The second trigger was only recently discovered accidentally... within the last 5 years. There is no memory. There is nothing concrete. Why would I trigger on these things if there is no actual identifiable memory of the trauma? Aren't triggers based on memories?

I am not looking to remember... or accuse. I just want to get better and I am not sure if I can with 'buried triggers' yet to be uncovered.
 
Sure, you can be triggered by something, and not remember a traumatic event around it. Just as you can have a positive comforting feeling and also not know why. You said that you are not looking to remember....or accuse, just looking to get better.

I have discovered triggers that are not traumatic, just make me feel uncomfortable or not wanting to be around. Sometimes I have made a correlation and others I never have.
 
@Cashew So, I have been hearing about this 'body memory' concept a lot. I get sensations sometimes - but cannot make sense of them. Is that what you are referring to?
When I am triggered by the things mentioned in my initial posting, there is a physical sensation of tingling and burning - sometimes pins and needles up inside my 'lady parts' if you know what I mean. But it is all in my head. Sometimes it hurts but it is mostly just uncomfortable. I was a virgin when I married, so I know that nothing of a full intercourse nature happened... but still the sensations make me wonder if there was some fondling involved. I just can't say for sure. It's frustrating to deal with. I just avoid the triggers if at all possible.

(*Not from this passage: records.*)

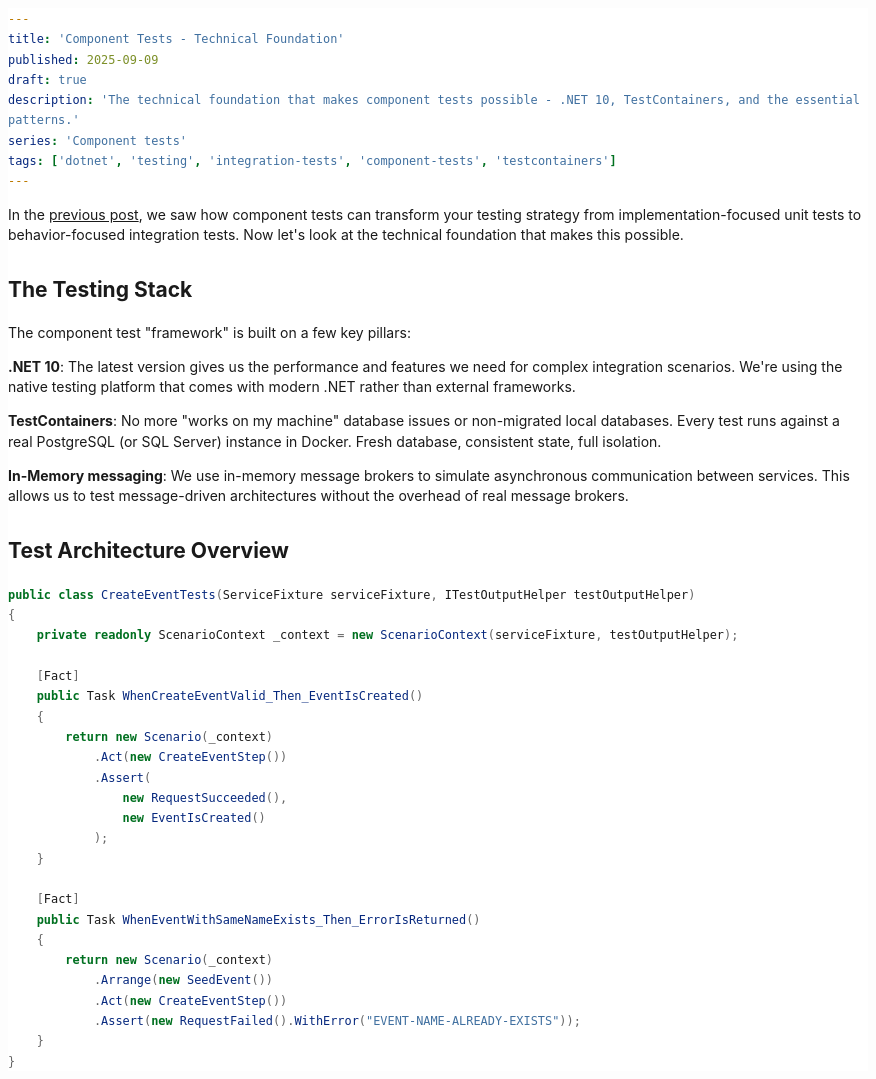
 ```yaml
---
title: 'Component Tests - Technical Foundation'
published: 2025-09-09
draft: true
description: 'The technical foundation that makes component tests possible - .NET 10, TestContainers, and the essential patterns.'
series: 'Component tests'
tags: ['dotnet', 'testing', 'integration-tests', 'component-tests', 'testcontainers']
---
```


In the [previous post](/posts/20250902_component_tests_part1), we saw how component tests can transform your testing strategy from implementation-focused unit tests to behavior-focused integration tests. Now let's look at the technical foundation that makes this possible.

## The Testing Stack

The component test "framework" is built on a few key pillars:

**.NET 10**: The latest version gives us the performance and features we need for complex integration scenarios. We're using the native testing platform that comes with modern .NET rather than external frameworks.

**TestContainers**: No more "works on my machine" database issues or non-migrated local databases. Every test runs against a real PostgreSQL (or SQL Server) instance in Docker. Fresh database, consistent state, full isolation.

**In-Memory messaging**: We use in-memory message brokers to simulate asynchronous communication between services. This allows us to test message-driven architectures without the overhead of real message brokers.

## Test Architecture Overview

```csharp
public class CreateEventTests(ServiceFixture serviceFixture, ITestOutputHelper testOutputHelper)
{
    private readonly ScenarioContext _context = new ScenarioContext(serviceFixture, testOutputHelper);

    [Fact]
    public Task WhenCreateEventValid_Then_EventIsCreated()
    {
        return new Scenario(_context)
            .Act(new CreateEventStep())
            .Assert(
                new RequestSucceeded(),
                new EventIsCreated()
            );
    }

    [Fact]
    public Task WhenEventWithSameNameExists_Then_ErrorIsReturned()
    {
        return new Scenario(_context)
            .Arrange(new SeedEvent())
            .Act(new CreateEventStep())
            .Assert(new RequestFailed().WithError("EVENT-NAME-ALREADY-EXISTS"));
    }
}
```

There is also another strong trigger for me / being 'chastised' by a strong male figure makes me want to disappear literally. I fawn (try to gain favor by acting servilely; cringe and do/say things to try to ingratiate myself to them). It is humiliating sometimes, but it always makes me feel less traumatized/more worth something. If the outburst is loud or accompanied by cursing and rage, I often wish I were a sea anemone so I could pull all my body parts into a shell instantly and just 'poof' disappear. If placating/fawning doesn't work and it goes on unabated, I reel for hours - sometimes days afterwards. Physically getting sick and not able to eat, sleep or put any thoughts together. I just go onto 'automatic pilot' and get through my responsibilities that way, until their angst subsides.

I will say, that I have begun to feel the need to stand up for myself, and I do so at times when I feel I have been misjudged, but I still choose my words extremely carefully so as not to hurt or cause further backlash.
 
I have been hearing about this 'body memory' concept a lot. I get sensations sometimes - but cannot make sense of them. Is that what you are referring to?

Basically.

It is quite common to dissociate - forget, if you will, or be aware only of parts of - sexual violations, in particular. Even where your body isn't harmed in any other way.

That said, we can't tell you what happened, or didn't happen, or at which point in your life. We're but a bunch of strangers who've dealt with these issues in their lives, but not a qualified medical professional or someone knowing you to help you determine with certainty.
 
I will say, that I have begun to feel the need to stand up for myself, and I do so at times when I feel I have been misjudged, but I still choose my words extremely carefully so as not to hurt or cause further backlash.

Good for you, kudos on that, and keep that up :D

Whichever keeps you safest.
 
Somatic experiencing, body memories, a few good references - Waking the Tiger by Peter Levine and The Body Keeps the Score by Bessel Van Der Kolk.

I am touching into some repressed memory now (still have a hard time believing it's real because there is no conscious memory) but boy does it go a long way in explaining my anxiety and trust issues.

In time, there may be more details that materialize. Or not. Can be crazy making. I would say don't dwell but explore, possibly write about it and share with your therapist?